Christ, when Thou shalt call me hence,
be Thy Mother my defense,
be Thy Cross my victory;
While my body here decays,
may my soul Thy goodness praise,
Safe in Paradise with Thee.
A fairly miserable hymn.
Although it is officially celebrated today, the day after the feast of the Triumph of the Holy Cross, popular devotion in many parts of the Mediterranean celebrates it with processions on the Friday before Holy Week, which in when many ways is a sensible place for it to be celebrated in connection with the day we celebrate the death of Jesus on the cross.
The feast of our Lady of sorrows is it perplexing feast. I feel with the deep pain and loss of Mary, all women for that matter, and particularly mothers in their anxiety and fears for their children, which sometimes are realised in great tragedy. I think of the poor mothers grieving in a place like Syria where children have been killed right in front of their eyes, the slaughter of the innocent .
But I’m not sure that’s what this feast is actually about. Even though the scripture reading for the day is about Mary being given as mother to John and John being given a son to Mary, the tradition of our Lady of sorrows is actually more connected to the text from Luke 2:35. This text contains the line, “and a sword shall pierce your own heart also, so that the secret thoughts in many hearts may be laid bare.”
Traditionally the sword is a symbol of truth. It cuts finer than any two-edged sword and it finds the place between the bone in the marrow. The truth is very accurate and sharp. It cuts away what is false. It leaves what is real and true. The sword exposes secrets that have been stored up within the heart.
In the Gospels we see two hearts pierced. We see the heart of Jesus being pierced open not as an act of sorrow but as an act of revealing the abundance of God’s goodness towards us. Perhaps Mary‘s heart is also opened up in this way. In any case may it be that the prophecy that her heart will also be opened by the sword may be aligning her heart with his?

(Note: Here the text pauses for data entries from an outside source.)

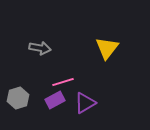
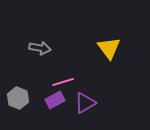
yellow triangle: moved 2 px right; rotated 15 degrees counterclockwise
gray hexagon: rotated 20 degrees counterclockwise
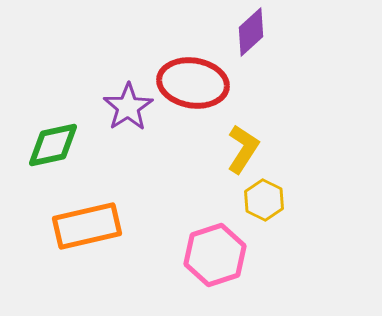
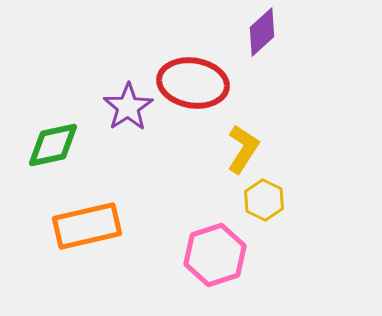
purple diamond: moved 11 px right
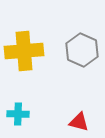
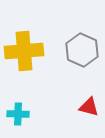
red triangle: moved 10 px right, 15 px up
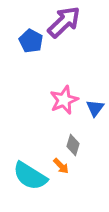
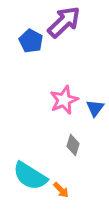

Then there is the perplexing placement of the first reading from 1 Corinthians – there is one body but many parts. Each of the parts has its own special purpose and function. This reading would tell us that the feast is something about the diverse gifts of the spirit that are poured out into the Christian community, rather than the sorrows of Mary. Further it would tell us about the unity of all these parts in the Heart of Christ.
I suspect that the spirituality of the sorrows of Mary is also shaped and influenced by the satisfaction theory of atonement, by Anselm. Elizabeth A Johnson’s book, “Creation and the Cross” explains this well. This medieval feast of Mary, comes from the same feudal context as does Anselm’s theology of satisfaction. Very very simply it says, God is King and the King is all powerful, and the all powerful King sacrifices his own son, so that all of us can be saved. We must fear such a God and we must live in this exile upon earth which is a place where we must atone for our sins, even though Jesus died for us that we might be saved.
The prayer Hail Holy Queen echoes this, “ To You do we cry poor banished children of Eve, to thee do we send up our sighs, morning and weeping in this valley of tears.” In the medieval mind this place of misery and suffering is an exile from heaven and the focus of our religious activity is to work hard to stop sinning and to be freed from this exile to return to our homeland, which is not, here but in heaven. It is a fairly miserable spirituality.
Rather if one understands the beauty of the treasures Mary has pondered and stored up in her heart, one sees that through her Heart being opened with the sword of truth, the mystery of God has been poured out into the incarnate world as a glorious creation and gift for us to share. Not despite of it. It gives us much to celebrate and much to ponder in our own hearts.
So many rich treasures to ponder in this feast day.